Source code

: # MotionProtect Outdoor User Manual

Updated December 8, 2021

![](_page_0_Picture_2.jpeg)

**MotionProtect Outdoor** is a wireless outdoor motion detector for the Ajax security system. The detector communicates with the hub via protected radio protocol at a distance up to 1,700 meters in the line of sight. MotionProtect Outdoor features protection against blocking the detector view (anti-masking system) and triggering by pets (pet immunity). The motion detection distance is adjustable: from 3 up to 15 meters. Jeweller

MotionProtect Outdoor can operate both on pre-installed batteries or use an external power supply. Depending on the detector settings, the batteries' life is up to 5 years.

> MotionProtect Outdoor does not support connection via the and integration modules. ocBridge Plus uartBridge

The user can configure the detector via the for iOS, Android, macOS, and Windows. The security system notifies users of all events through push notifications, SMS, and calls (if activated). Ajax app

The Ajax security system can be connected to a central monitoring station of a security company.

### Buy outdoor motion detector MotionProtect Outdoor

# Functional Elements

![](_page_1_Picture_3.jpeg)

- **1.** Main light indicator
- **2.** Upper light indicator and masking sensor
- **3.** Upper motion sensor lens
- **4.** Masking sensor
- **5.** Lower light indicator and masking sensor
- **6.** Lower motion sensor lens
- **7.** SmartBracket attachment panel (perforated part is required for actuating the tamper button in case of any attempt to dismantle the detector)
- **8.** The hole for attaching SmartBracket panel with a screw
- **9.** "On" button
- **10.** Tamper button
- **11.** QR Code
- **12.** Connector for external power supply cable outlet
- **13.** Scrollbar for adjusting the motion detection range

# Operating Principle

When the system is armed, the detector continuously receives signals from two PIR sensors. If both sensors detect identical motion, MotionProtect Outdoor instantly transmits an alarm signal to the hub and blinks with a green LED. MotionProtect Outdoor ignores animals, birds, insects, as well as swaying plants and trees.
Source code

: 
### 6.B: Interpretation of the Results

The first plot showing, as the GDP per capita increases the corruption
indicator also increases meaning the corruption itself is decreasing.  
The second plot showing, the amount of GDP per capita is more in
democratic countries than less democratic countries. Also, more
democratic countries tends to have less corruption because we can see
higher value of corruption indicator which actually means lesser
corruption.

━━━━━━

**Problem description:**
Search the entries above for "from". Show every line that has it.

**Exercise output:**
**MotionProtect Outdoor** is a wireless outdoor motion detector for the Ajax security system. The detector communicates with the hub via protected radio protocol at a distance up to 1,700 meters in the line of sight. MotionProtect Outdoor features protection against blocking the detector view (anti-masking system) and triggering by pets (pet immunity). The motion detection distance is adjustable: from 3 up to 15 meters. Jeweller
When the system is armed, the detector continuously receives signals from two PIR sensors. If both sensors detect identical motion, MotionProtect Outdoor instantly transmits an alarm signal to the hub and blinks with a green LED. MotionProtect Outdoor ignores animals, birds, insects, as well as swaying plants and trees.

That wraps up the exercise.